Count every line below containing "vertebra"; state the number only.

* Task material
☆ ☆ ☆ ☆

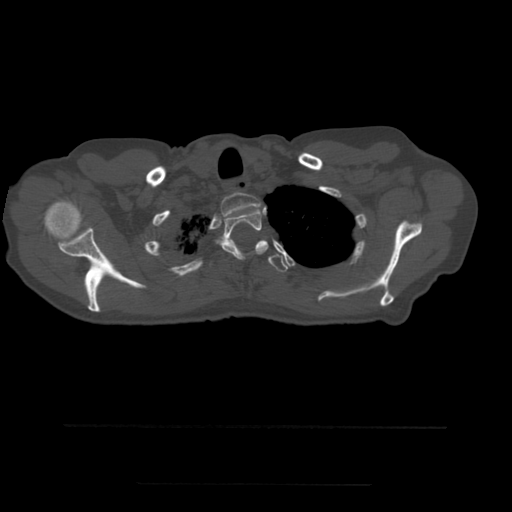
CT including the spine, one axial slice. Position 432 of 544 along the scan axis. Bone window (W 1800 / L 400 HU). 512 × 512 image matrix, field of view 350 × 350 mm. Patient age 58 years. From the clinical record (not read from this slice): primary cancer: lung.
Annotated regions visible in this slice (semi-automatic segmentation, software-assisted and operator-edited):
- T1 vertebra: box from (x=221, y=193) to (x=262, y=216) px
- T2 vertebra: (x=218, y=207)–(x=268, y=259)
- T3 vertebra: (x=235, y=241)–(x=288, y=274)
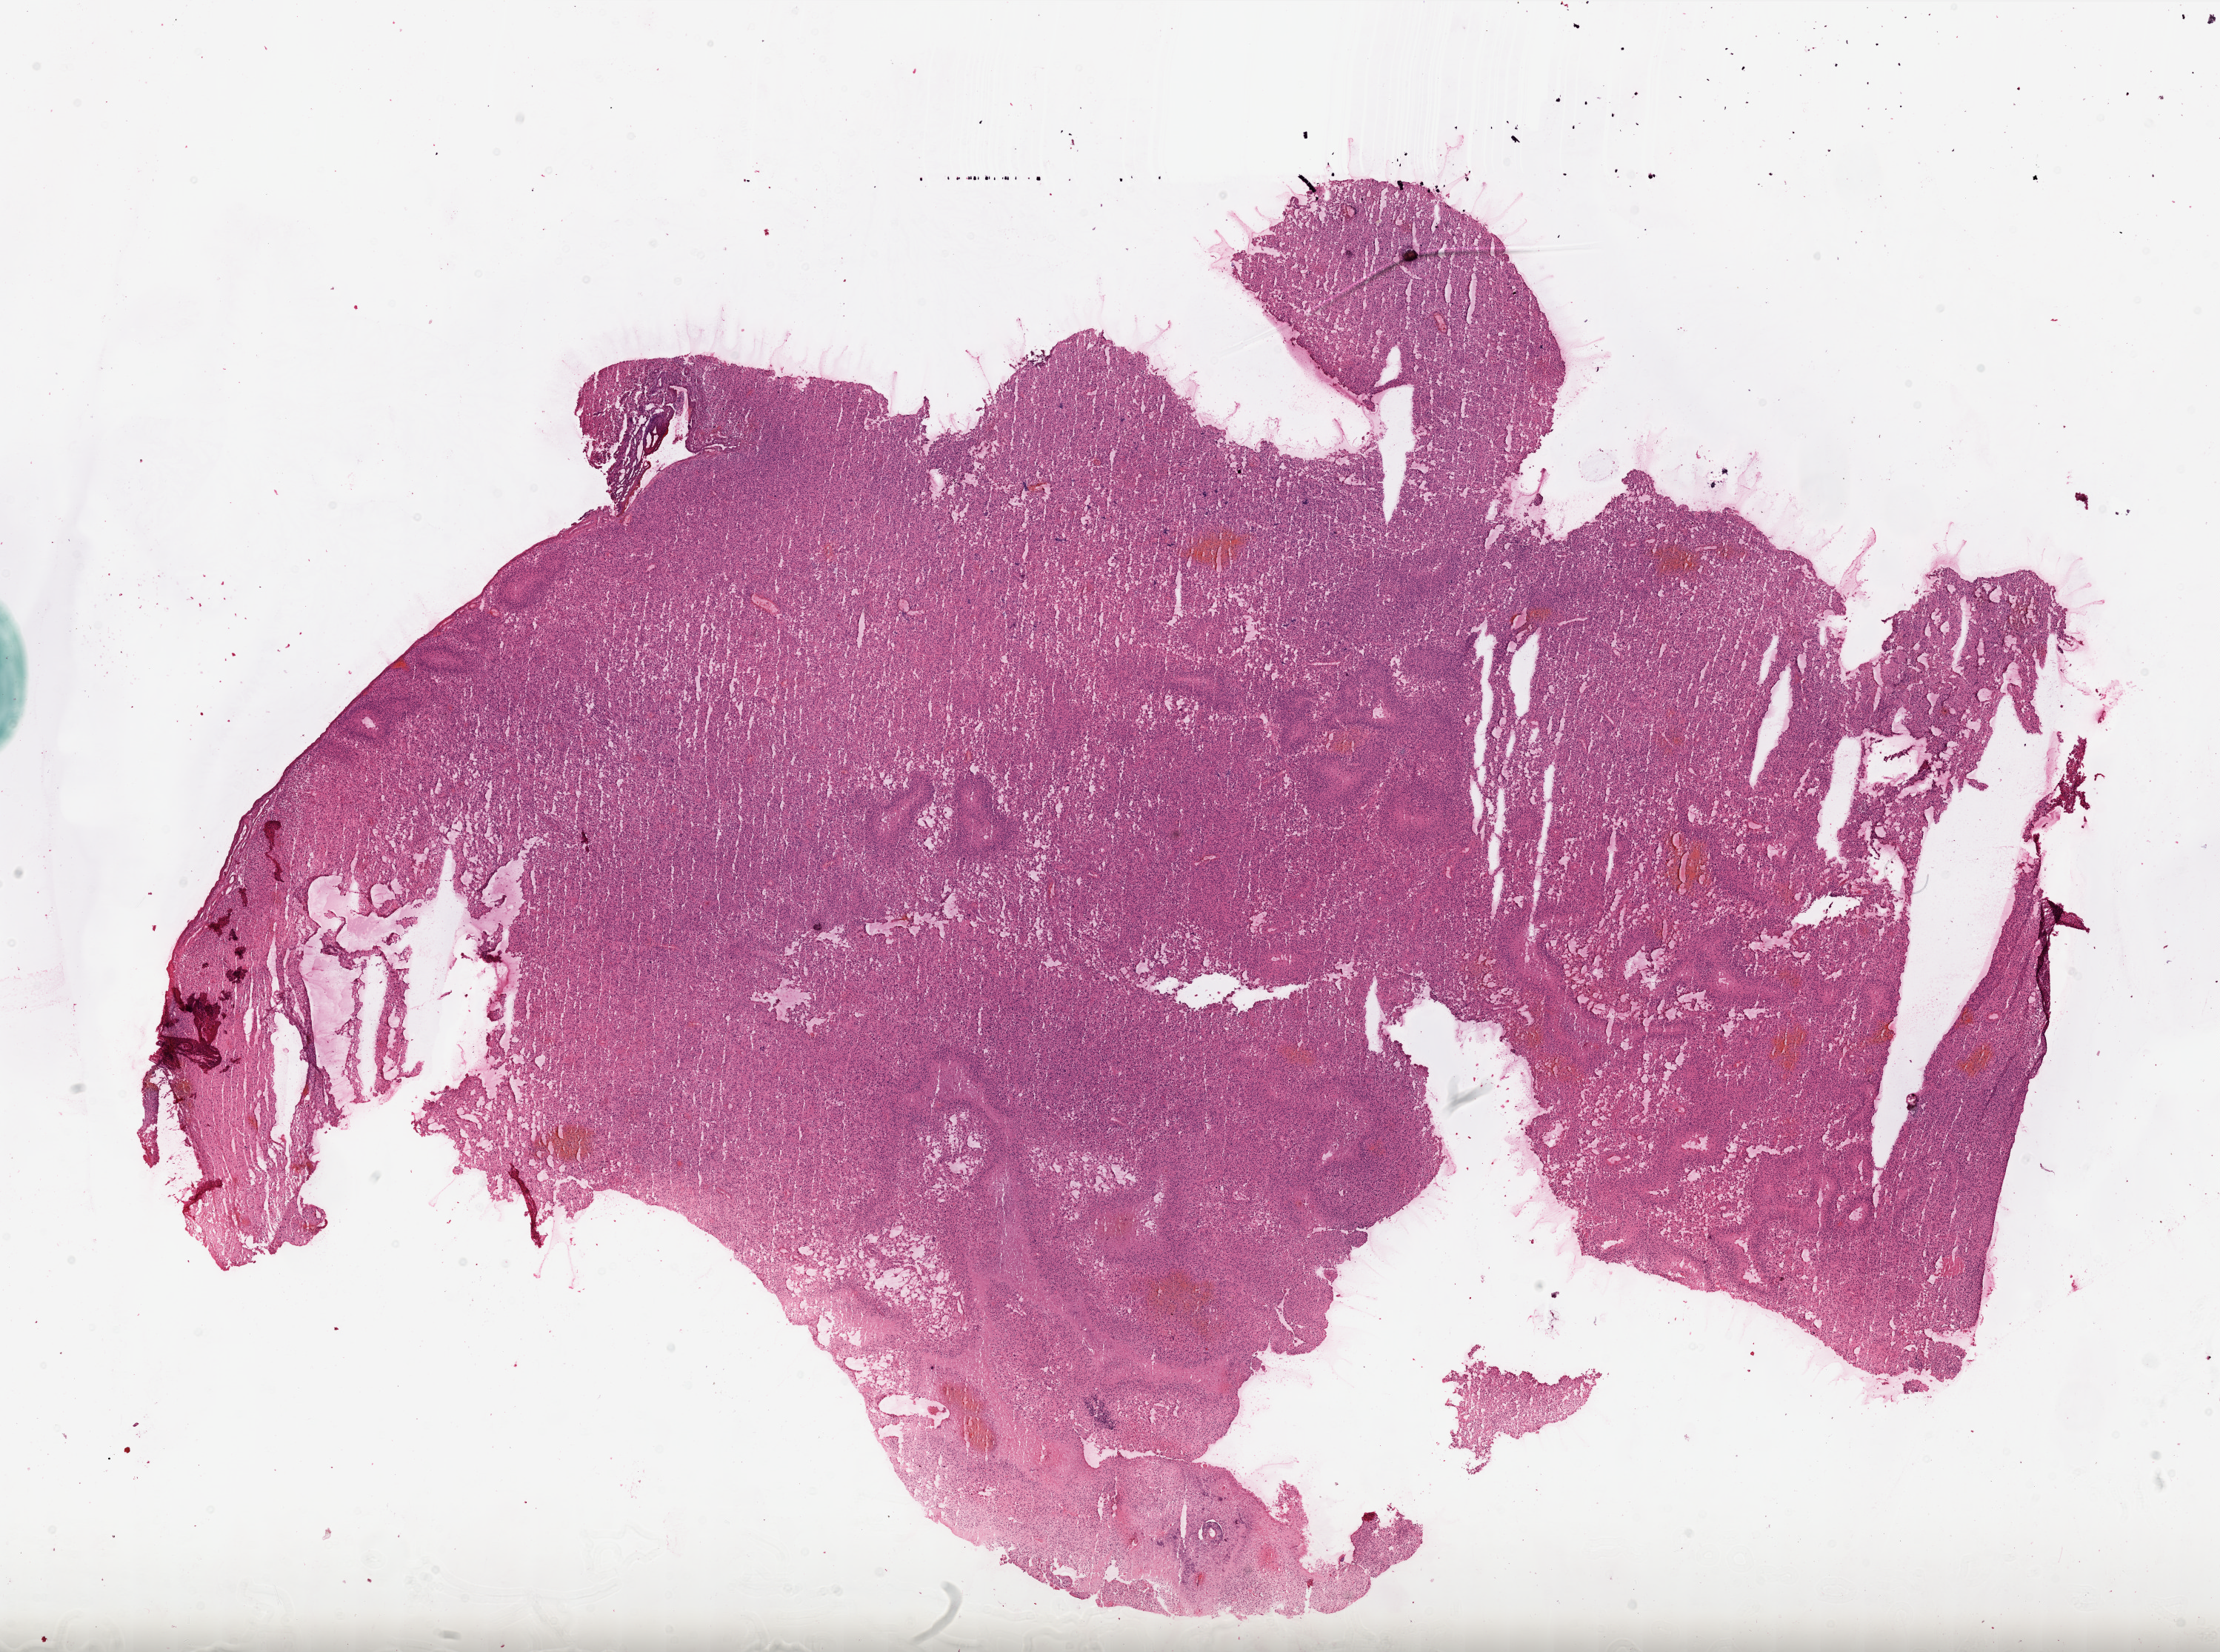
Whole-slide histology image, H&E-stained, whole scanned area (about 24.1 x 17.9 mm, acquisition: 20x scan) shown as a low-resolution overview; frozen section from the top of the tissue portion; brain, primary tumour sample. Female, age 59 years at initial diagnosis. Composition of this section per pathologist review: tumour cells 80%, tumour nuclei 100%, normal cells 0%, stromal cells 0%, necrosis 20%.
Pathologic diagnosis: Glioblastoma.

☆ ☆ ☆ ☆

* Result of this task
3